_Task item_
Transcribe the whole listing precisely, leaving nothing out.

___ Records for the task

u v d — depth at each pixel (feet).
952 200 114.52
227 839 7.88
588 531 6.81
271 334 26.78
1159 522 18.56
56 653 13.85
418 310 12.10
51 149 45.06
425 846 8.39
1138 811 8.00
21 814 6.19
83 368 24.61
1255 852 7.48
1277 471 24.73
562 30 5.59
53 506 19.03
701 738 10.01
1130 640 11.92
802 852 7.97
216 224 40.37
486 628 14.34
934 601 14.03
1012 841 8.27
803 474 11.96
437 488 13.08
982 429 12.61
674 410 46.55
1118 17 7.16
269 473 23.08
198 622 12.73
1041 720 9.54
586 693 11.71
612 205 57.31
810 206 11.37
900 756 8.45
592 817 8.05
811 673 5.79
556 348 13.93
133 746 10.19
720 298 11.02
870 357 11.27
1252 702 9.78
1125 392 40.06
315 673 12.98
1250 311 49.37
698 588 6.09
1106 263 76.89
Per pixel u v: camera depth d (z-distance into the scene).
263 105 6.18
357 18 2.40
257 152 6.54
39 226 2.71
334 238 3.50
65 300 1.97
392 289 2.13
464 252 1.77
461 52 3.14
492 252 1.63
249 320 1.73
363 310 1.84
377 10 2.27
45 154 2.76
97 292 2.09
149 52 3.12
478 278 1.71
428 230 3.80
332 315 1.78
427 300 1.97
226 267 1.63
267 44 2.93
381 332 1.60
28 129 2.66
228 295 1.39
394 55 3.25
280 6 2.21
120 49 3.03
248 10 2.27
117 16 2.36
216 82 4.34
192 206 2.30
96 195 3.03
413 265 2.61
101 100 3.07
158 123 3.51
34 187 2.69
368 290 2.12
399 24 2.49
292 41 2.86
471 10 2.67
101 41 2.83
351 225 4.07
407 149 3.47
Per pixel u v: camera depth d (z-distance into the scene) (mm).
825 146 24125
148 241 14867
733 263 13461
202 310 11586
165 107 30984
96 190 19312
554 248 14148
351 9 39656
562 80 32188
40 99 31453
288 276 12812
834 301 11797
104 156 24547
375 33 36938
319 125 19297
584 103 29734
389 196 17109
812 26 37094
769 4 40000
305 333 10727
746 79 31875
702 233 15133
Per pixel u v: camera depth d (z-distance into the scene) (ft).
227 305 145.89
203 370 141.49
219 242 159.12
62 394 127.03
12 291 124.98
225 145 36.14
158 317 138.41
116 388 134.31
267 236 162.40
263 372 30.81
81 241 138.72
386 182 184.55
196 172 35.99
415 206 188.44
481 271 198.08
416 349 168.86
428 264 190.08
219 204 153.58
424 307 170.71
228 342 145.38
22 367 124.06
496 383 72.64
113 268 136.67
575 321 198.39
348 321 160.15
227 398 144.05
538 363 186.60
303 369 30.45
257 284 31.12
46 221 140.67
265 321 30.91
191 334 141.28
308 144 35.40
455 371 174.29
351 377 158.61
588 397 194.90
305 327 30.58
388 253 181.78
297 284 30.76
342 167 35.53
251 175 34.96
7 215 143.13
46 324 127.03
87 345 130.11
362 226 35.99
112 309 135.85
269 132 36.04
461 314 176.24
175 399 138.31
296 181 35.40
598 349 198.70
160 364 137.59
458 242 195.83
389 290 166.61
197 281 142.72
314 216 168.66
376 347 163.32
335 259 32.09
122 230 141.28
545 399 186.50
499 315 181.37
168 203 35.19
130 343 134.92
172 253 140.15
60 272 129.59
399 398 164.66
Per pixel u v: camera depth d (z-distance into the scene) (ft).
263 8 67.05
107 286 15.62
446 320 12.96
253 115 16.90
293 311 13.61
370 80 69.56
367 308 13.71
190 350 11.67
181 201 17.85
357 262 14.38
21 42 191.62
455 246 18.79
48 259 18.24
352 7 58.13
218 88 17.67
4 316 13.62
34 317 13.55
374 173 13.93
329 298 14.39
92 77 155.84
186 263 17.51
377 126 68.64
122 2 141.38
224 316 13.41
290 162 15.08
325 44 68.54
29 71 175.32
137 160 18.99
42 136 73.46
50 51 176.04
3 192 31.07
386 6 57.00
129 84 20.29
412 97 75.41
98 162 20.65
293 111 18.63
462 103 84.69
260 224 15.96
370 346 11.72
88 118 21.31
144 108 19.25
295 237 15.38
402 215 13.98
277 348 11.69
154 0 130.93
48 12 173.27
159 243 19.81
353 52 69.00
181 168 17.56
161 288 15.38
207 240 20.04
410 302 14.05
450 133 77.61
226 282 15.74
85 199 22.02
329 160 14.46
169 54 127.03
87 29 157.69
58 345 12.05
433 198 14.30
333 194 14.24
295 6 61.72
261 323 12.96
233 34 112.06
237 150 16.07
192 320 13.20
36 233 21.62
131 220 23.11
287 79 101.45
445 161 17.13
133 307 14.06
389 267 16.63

______

_Written solution_
u v d — depth at each pixel (feet).
952 200 114.52
227 839 7.88
588 531 6.81
271 334 26.78
1159 522 18.56
56 653 13.85
418 310 12.10
51 149 45.06
425 846 8.39
1138 811 8.00
21 814 6.19
83 368 24.61
1255 852 7.48
1277 471 24.73
562 30 5.59
53 506 19.03
701 738 10.01
1130 640 11.92
802 852 7.97
216 224 40.37
486 628 14.34
934 601 14.03
1012 841 8.27
803 474 11.96
437 488 13.08
982 429 12.61
674 410 46.55
1118 17 7.16
269 473 23.08
198 622 12.73
1041 720 9.54
586 693 11.71
612 205 57.31
810 206 11.37
900 756 8.45
592 817 8.05
811 673 5.79
556 348 13.93
133 746 10.19
720 298 11.02
870 357 11.27
1252 702 9.78
1125 392 40.06
315 673 12.98
1250 311 49.37
698 588 6.09
1106 263 76.89
Per pixel u v: camera depth d (z-distance into the scene).
263 105 6.18
357 18 2.40
257 152 6.54
39 226 2.71
334 238 3.50
65 300 1.97
392 289 2.13
464 252 1.77
461 52 3.14
492 252 1.63
249 320 1.73
363 310 1.84
377 10 2.27
45 154 2.76
97 292 2.09
149 52 3.12
478 278 1.71
428 230 3.80
332 315 1.78
427 300 1.97
226 267 1.63
267 44 2.93
381 332 1.60
28 129 2.66
228 295 1.39
394 55 3.25
280 6 2.21
120 49 3.03
248 10 2.27
117 16 2.36
216 82 4.34
192 206 2.30
96 195 3.03
413 265 2.61
101 100 3.07
158 123 3.51
34 187 2.69
368 290 2.12
399 24 2.49
292 41 2.86
471 10 2.67
101 41 2.83
351 225 4.07
407 149 3.47
Per pixel u v: camera depth d (z-distance into the scene) (mm).
825 146 24125
148 241 14867
733 263 13461
202 310 11586
165 107 30984
96 190 19312
554 248 14148
351 9 39656
562 80 32188
40 99 31453
288 276 12812
834 301 11797
104 156 24547
375 33 36938
319 125 19297
584 103 29734
389 196 17109
812 26 37094
769 4 40000
305 333 10727
746 79 31875
702 233 15133
Per pixel u v: camera depth d (z-distance into the scene) (ft).
227 305 145.89
203 370 141.49
219 242 159.12
62 394 127.03
12 291 124.98
225 145 36.14
158 317 138.41
116 388 134.31
267 236 162.40
263 372 30.81
81 241 138.72
386 182 184.55
196 172 35.99
415 206 188.44
481 271 198.08
416 349 168.86
428 264 190.08
219 204 153.58
424 307 170.71
228 342 145.38
22 367 124.06
496 383 72.64
113 268 136.67
575 321 198.39
348 321 160.15
227 398 144.05
538 363 186.60
303 369 30.45
257 284 31.12
46 221 140.67
265 321 30.91
191 334 141.28
308 144 35.40
455 371 174.29
351 377 158.61
588 397 194.90
305 327 30.58
388 253 181.78
297 284 30.76
342 167 35.53
251 175 34.96
7 215 143.13
46 324 127.03
87 345 130.11
362 226 35.99
112 309 135.85
269 132 36.04
461 314 176.24
175 399 138.31
296 181 35.40
598 349 198.70
160 364 137.59
458 242 195.83
389 290 166.61
197 281 142.72
314 216 168.66
376 347 163.32
335 259 32.09
122 230 141.28
545 399 186.50
499 315 181.37
168 203 35.19
130 343 134.92
172 253 140.15
60 272 129.59
399 398 164.66
Per pixel u v: camera depth d (z-distance into the scene) (ft).
263 8 67.05
107 286 15.62
446 320 12.96
253 115 16.90
293 311 13.61
370 80 69.56
367 308 13.71
190 350 11.67
181 201 17.85
357 262 14.38
21 42 191.62
455 246 18.79
48 259 18.24
352 7 58.13
218 88 17.67
4 316 13.62
34 317 13.55
374 173 13.93
329 298 14.39
92 77 155.84
186 263 17.51
377 126 68.64
122 2 141.38
224 316 13.41
290 162 15.08
325 44 68.54
29 71 175.32
137 160 18.99
42 136 73.46
50 51 176.04
3 192 31.07
386 6 57.00
129 84 20.29
412 97 75.41
98 162 20.65
293 111 18.63
462 103 84.69
260 224 15.96
370 346 11.72
88 118 21.31
144 108 19.25
295 237 15.38
402 215 13.98
277 348 11.69
154 0 130.93
48 12 173.27
159 243 19.81
353 52 69.00
181 168 17.56
161 288 15.38
207 240 20.04
410 302 14.05
450 133 77.61
226 282 15.74
85 199 22.02
329 160 14.46
169 54 127.03
87 29 157.69
58 345 12.05
433 198 14.30
333 194 14.24
295 6 61.72
261 323 12.96
233 34 112.06
237 150 16.07
192 320 13.20
36 233 21.62
131 220 23.11
287 79 101.45
445 161 17.13
133 307 14.06
389 267 16.63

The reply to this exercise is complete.